When Susan Collins was thinking about leaving the U.S. Senate and running for governor next year, she was warned that she would face right-wingers in a bruising Republican primary. She could win a general election easily, but winning the nomination would be tough.
Whether that was a factor in her decision to stick with the Senate, we may never know. She would have had to spend months focused on the primary battle, time she could better use in pushing reasonable solutions to national issues in Washington.
But the question raised by the potential challenge to Collins is being asked all over the country. Will Republican office holders, no matter how conservative, fall to “populist” purity advocates?
The populists are steadfastly anti-immigrant, pro-tax cuts and seek repeal of the Affordable Care Act and much government regulation. Their flag bearer is President Trump, though their real leader may be Steve Bannon, an unelected ideologue backed by the billionaire Mercer family.
Trump’s popularity, whatever it may be, depends on trying to keep his campaign promises. He knows that is more important than any policy. He even asked the Mexican president to hint that Mexico would pay for the border wall, to allow him to appear to keep his promise.
Bannon is riding high because a man, twice removed from the Alabama Supreme Court for what amounted to constitutional violations, defeated an “establishment” conservative Republican for the GOP Senate nomination. Bannon takes the credit for that win and expects more such victories.

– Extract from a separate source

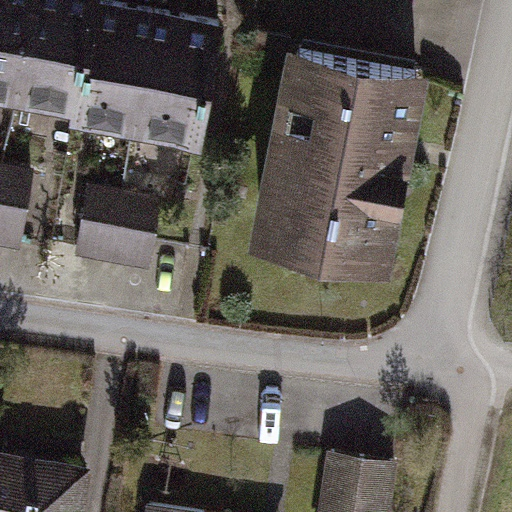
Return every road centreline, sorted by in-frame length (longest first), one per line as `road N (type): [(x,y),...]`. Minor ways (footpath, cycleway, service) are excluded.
road 1 (residential): [(0,316),(435,370)]
road 2 (residential): [(511,30),(435,370)]
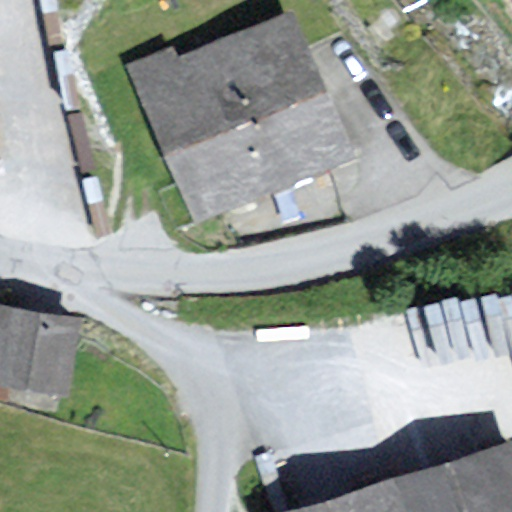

Bannon argues that the litmus test must be whether a Republican supports Trump. But Trump’s entire political purpose is about winning and getting the credit. He is willing to exploit populist support, so Bannon can use the president’s personal ambition for his own purposes.
The critical test has been whether the Republicans, in control of the federal government, can kill the ACA. If not, they must have tax reform, really a massive tax cut, by the end of the year. Failing that, Bannon would launch a full-scale attack on Republicans who had failed to support Trump and pass a tax reform bill.
Sen. Ted Cruz, the Texas GOP populist, believes that failure to enact tax cuts and ACA repeal could bring an historic “blowout” for his party next November. The GOP risk losing control of Congress if it does not keep its promises, he says.
But one forgotten Republican promise would be cutting the federal deficit, sacrificed for the tax cut. Major Republican backers are ready to pour money into the elections. For them, it is not a matter of populism, just about massive tax cuts for themselves. Whatever their intent, they will help the populists try to seize power.
The result of their efforts and Bannon’s could be a deep split among Republicans. The kind of venom directed at Senate Majority Leader Mitch McConnell by the populists is a possible indicator of events to come.
Or maybe Bannon is wrong about what people want. Having seen what the populists would do if they gain power, voters might return to supporting traditional GOP conservatives. Is populism merely a passing fad?
The Democrats are counting on one of the two outcomes being correct – the GOP splits apart or voters support the ACA, oppose tax cuts for the wealthy and reject populism. Either way, they can return to power.
There are problems with this Democratic dream. The internal divide between their establishment and the Sanders liberals could prevent them from unifying. Or, populism could be more than a fad and turn out to have the support of enough voters to win elections and govern.
Look at Europe. In country after country this year, populists or their equivalent have been winning more seats in national parliaments. Just last Sunday, they moved toward tacking control in Austria.
The leader of the successful Brexit campaign, based on opposition to immigration, showed up in Alabama to support Bannon’s candidate. Opposing immigration in the U.S. or Europe appears to be a political plus.
It is easy to believe polls that show Trump’s support declining or increased backing for the ACA. But they are only polls, not elections. Political dynamics are changing. Campaigns matter and voters may be moved by their momentum.
For the Democrats, the test is to offer innovative policies, find strong and younger leaders to promote them and to be unified, not splintered.
For the Republicans, the test is for moderates and conservatives is not to run scared, but to have the courage of their beliefs and raise the money to run decent campaigns.